__Material for the task__

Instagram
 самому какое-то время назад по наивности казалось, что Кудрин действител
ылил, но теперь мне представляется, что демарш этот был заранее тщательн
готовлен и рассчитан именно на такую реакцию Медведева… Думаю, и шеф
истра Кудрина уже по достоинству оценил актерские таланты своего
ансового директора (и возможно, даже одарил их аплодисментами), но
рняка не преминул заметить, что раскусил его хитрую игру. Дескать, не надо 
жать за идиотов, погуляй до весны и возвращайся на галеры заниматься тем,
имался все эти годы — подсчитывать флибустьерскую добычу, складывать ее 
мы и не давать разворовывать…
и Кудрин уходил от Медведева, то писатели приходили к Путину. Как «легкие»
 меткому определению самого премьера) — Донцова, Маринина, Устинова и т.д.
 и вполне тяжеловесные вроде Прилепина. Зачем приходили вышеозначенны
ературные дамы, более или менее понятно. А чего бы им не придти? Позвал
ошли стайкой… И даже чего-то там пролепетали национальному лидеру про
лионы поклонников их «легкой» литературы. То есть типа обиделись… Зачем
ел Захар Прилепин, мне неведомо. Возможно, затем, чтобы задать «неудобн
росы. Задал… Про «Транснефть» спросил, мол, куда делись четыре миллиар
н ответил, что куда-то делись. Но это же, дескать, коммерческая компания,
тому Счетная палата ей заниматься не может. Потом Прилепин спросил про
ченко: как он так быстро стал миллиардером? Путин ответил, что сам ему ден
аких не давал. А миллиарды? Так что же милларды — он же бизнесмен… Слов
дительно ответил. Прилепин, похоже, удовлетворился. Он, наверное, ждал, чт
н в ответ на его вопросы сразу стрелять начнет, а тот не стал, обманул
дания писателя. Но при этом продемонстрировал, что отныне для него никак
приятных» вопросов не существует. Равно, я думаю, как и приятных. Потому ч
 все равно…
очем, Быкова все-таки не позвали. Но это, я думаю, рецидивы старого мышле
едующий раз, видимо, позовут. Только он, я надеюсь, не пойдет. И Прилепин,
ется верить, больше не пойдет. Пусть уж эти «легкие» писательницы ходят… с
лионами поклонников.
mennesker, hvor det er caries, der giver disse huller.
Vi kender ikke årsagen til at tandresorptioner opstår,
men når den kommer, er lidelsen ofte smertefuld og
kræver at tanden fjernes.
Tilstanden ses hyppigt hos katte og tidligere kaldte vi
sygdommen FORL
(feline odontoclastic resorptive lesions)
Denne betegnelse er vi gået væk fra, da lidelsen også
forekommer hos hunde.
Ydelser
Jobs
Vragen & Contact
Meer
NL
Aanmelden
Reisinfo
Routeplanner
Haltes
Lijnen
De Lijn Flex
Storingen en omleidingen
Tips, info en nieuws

__Exercise__
Please transcribe the lines, everything from the very first one down to the line containing "ансового директора (и", word for word.

__Exercise output__
Instagram
 самому какое-то время назад по наивности казалось, что Кудрин действител
ылил, но теперь мне представляется, что демарш этот был заранее тщательн
готовлен и рассчитан именно на такую реакцию Медведева… Думаю, и шеф
истра Кудрина уже по достоинству оценил актерские таланты своего
ансового директора (и возможно, даже одарил их аплодисментами), но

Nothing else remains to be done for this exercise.